Friendship means trusting the other to not reject us when they see the real us. A good friend, then, is one who will be accepting, compassionate, and forgiving (Ephesians 4:32, JB). We all know that forgiving can be hard to do. However, the alternative to having friends is to erect gates around us to protect ourselves (Proverbs 17:19, AAT). It may seem safer but it is a recipe for disaster, as Ecclesiastes 4:10 shows. It is by confessing our faults to one another that we are healed (James 5:16). Without friends with whom we feel safe enough to confess our shortcomings, our healing is blunted.
We need not be as vulnerable with a friend where we only believe we are to have intimacy at a level 5 of 10 as would be true with a best friend. The fact that our spouse should ideally be our best friend should let us know that not all friendships need to involve full disclosure. David undoubtedly had many friends – though none were described as being as close as Jonathan. Jesus had friends of varying degrees of closeness. Let us be appropriately self-disclosive to each of our friends.

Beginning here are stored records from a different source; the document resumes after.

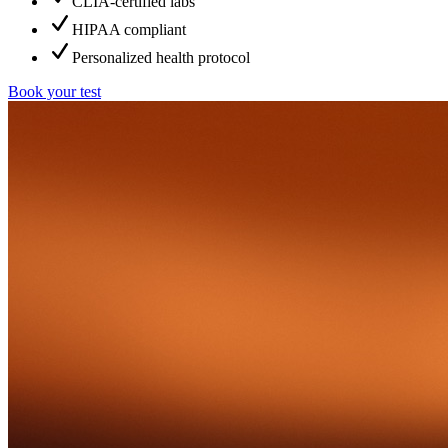
CLIA-certified labs
HIPAA compliant
Personalized health protocol
Book your test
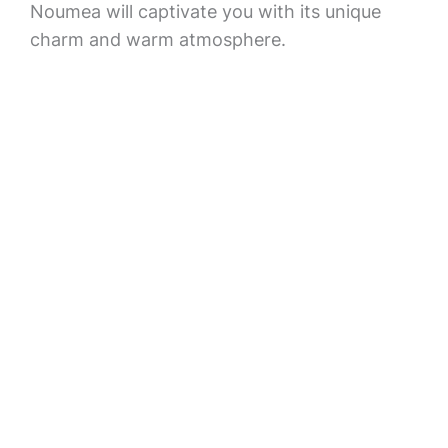
Noumea will captivate you with its unique
charm and warm atmosphere.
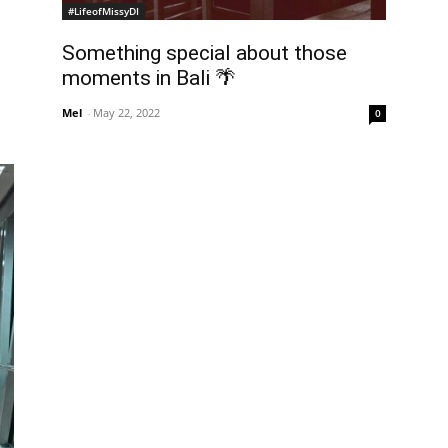
#LifeofMissyDI
Something special about those
moments in Bali 🌴
Mel
-
May 22, 2022
0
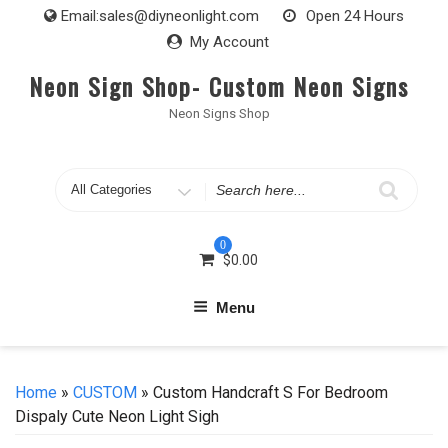
Skip
Email:
sales@diyneonlight.com
Open 24 Hours
to
My Account
content
Neon Sign Shop- Custom Neon Signs
Neon Signs Shop
Search
for
0
$
0.00
Menu
Home
»
CUSTOM
» Custom Handcraft S For Bedroom
Dispaly Cute Neon Light Sigh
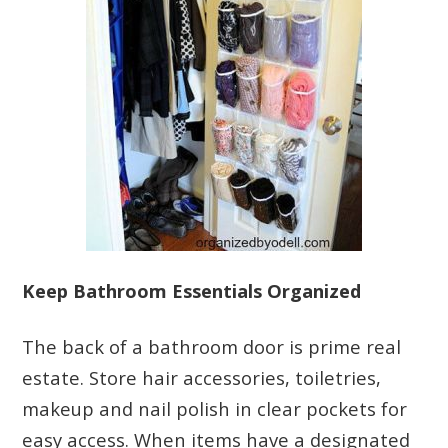
Keep Bathroom Essentials Organized
The back of a bathroom door is prime real
estate. Store hair accessories, toiletries,
makeup and nail polish in clear pockets for
easy access. When items have a designated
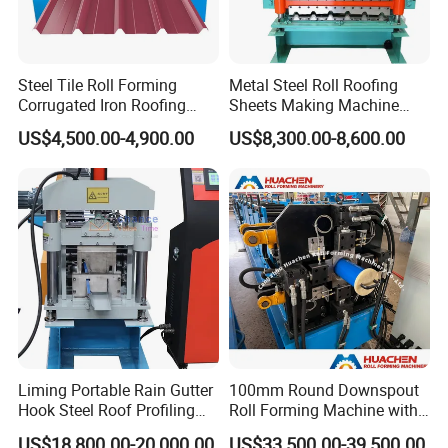
Steel Tile Roll Forming
Metal Steel Roll Roofing
Corrugated Iron Roofing
Sheets Making Machine
Sheet Making Machine for
Double Layer Glazed Tile
US$4,500.00-4,900.00
US$8,300.00-8,600.00
Sale
Making Forming Machine
Liming Portable Rain Gutter
100mm Round Downspout
Hook Steel Roof Profiling
Roll Forming Machine with
Gutter Machine
End Shrink and Flare Device
US$18,800.00-20,000.00
US$33,500.00-39,500.00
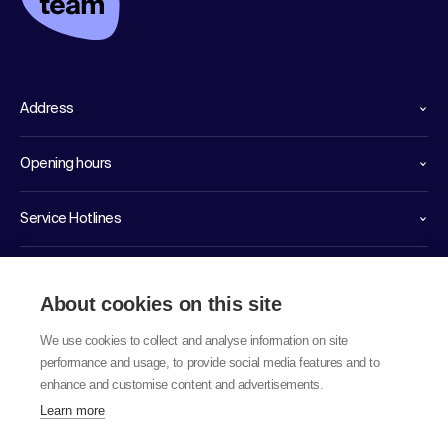
Address
Opening hours
Service Hotlines
Links
About cookies on this site
We use cookies to collect and analyse information on site
performance and usage, to provide social media features and to
enhance and customise content and advertisements.
Learn more
© 2026 labor team ag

Part of how we get the benefit of friendship is by being friendly ourselves (Proverbs 19:22, Moffatt). It is as we act like a friend that friendship can develop. The result is greater fruitfulness in our life. Friendship is worth the difficulty, worth the risk, worth the self-disclosure. The character-improving process of friendship is sometimes unpleasant but can yield great results (Proverbs 27:17, CJB). Let us seek to have wise friends with whom we can enrich each other (Proverbs 13:20).
Loving trust is more important than mere head knowledge.